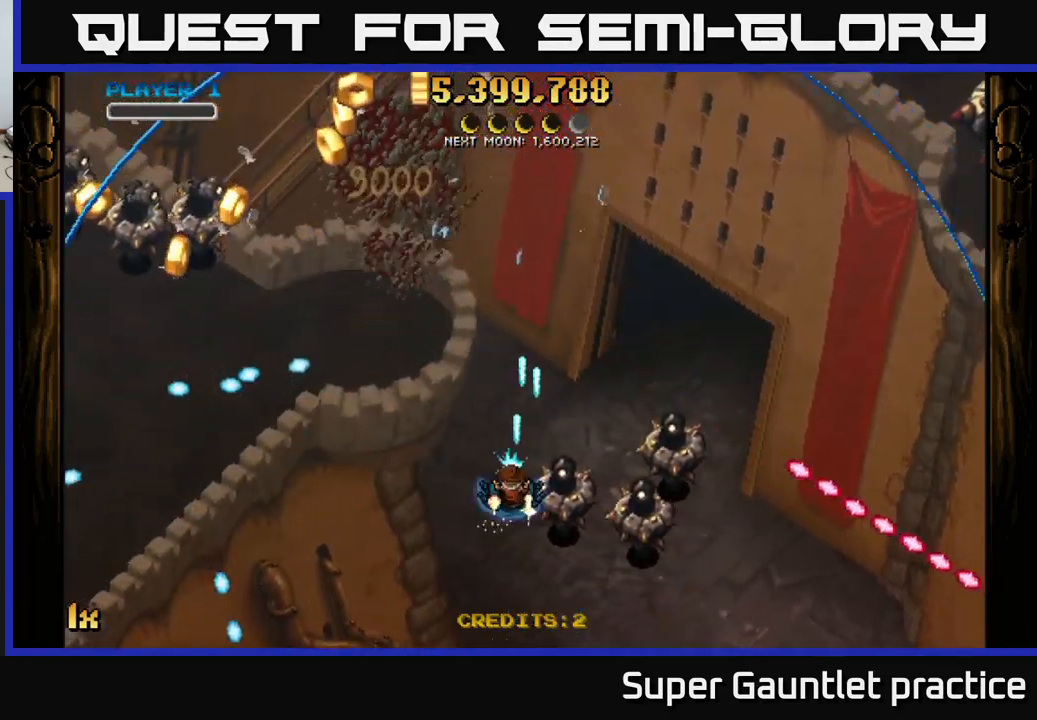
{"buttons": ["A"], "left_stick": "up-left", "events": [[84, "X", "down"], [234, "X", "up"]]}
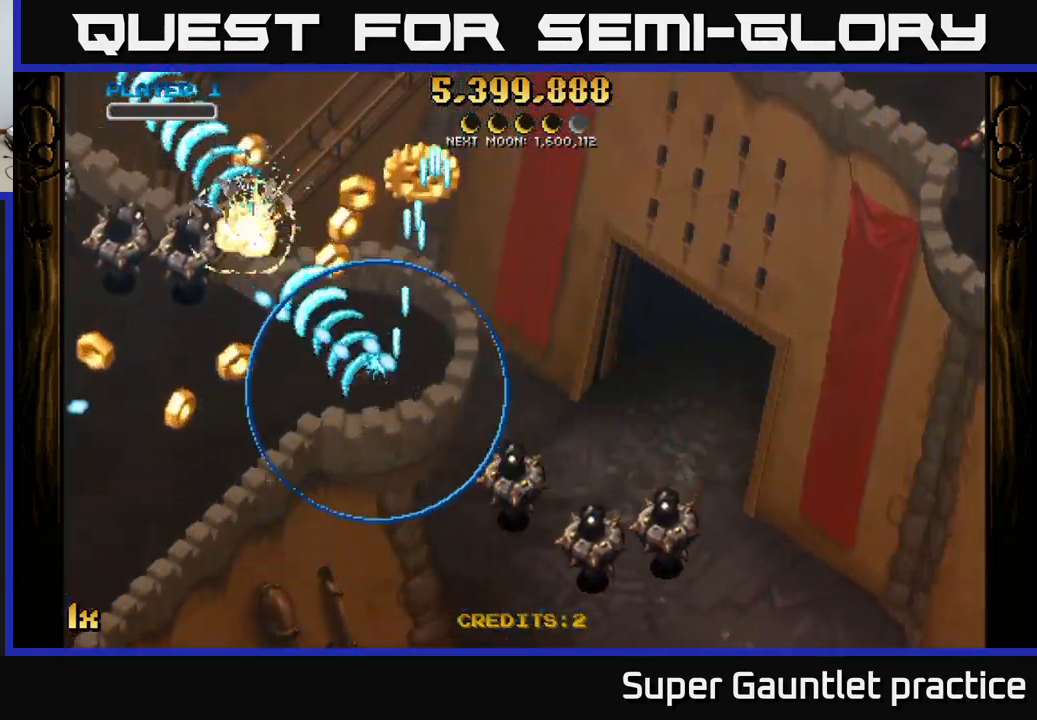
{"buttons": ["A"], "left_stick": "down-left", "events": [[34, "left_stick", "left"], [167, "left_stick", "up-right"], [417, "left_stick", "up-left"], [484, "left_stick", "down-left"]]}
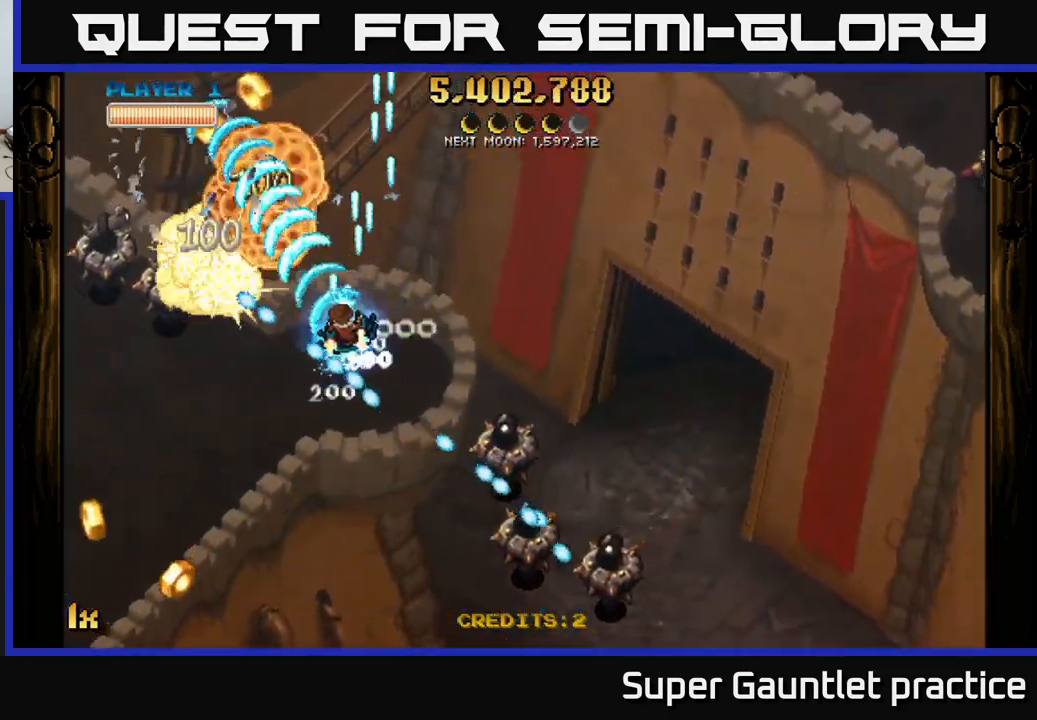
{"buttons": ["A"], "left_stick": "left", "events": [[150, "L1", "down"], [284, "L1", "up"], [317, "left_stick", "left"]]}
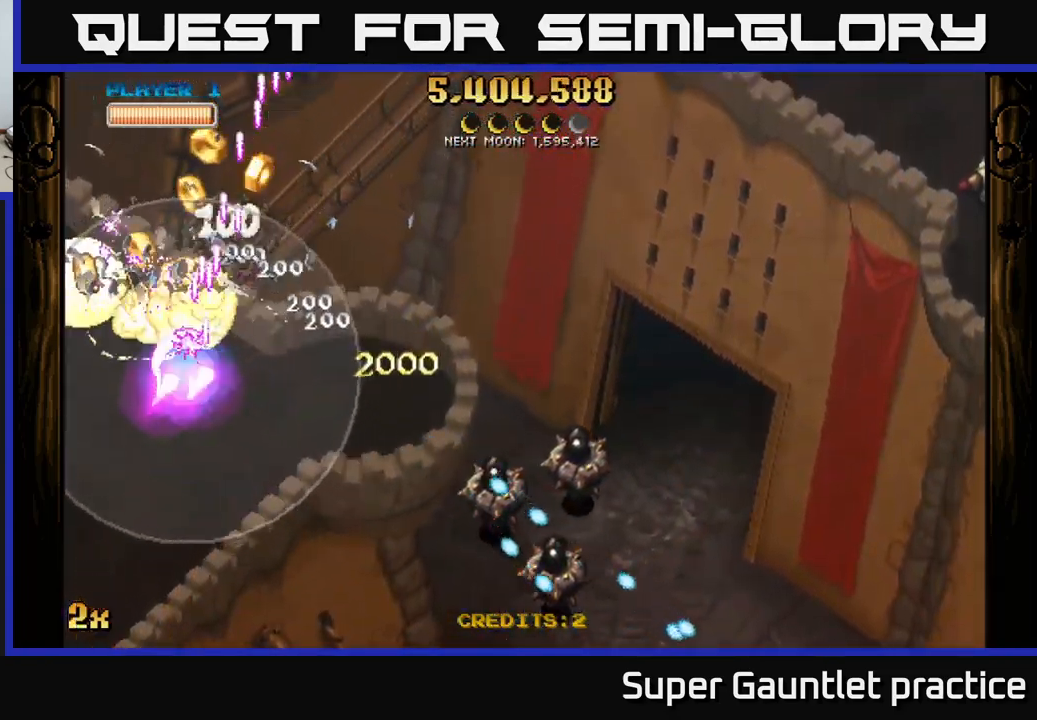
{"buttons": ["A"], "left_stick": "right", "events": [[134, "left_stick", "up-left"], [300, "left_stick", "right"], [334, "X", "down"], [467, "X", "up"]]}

* [WORK ORDER]: In the material, find each line with the word "right" and list it.

* [WRITTEN REPLY]:
{"buttons": ["A"], "left_stick": "down-left", "events": [[34, "left_stick", "left"], [167, "left_stick", "up-right"], [417, "left_stick", "up-left"], [484, "left_stick", "down-left"]]}
{"buttons": ["A"], "left_stick": "right", "events": [[134, "left_stick", "up-left"], [300, "left_stick", "right"], [334, "X", "down"], [467, "X", "up"]]}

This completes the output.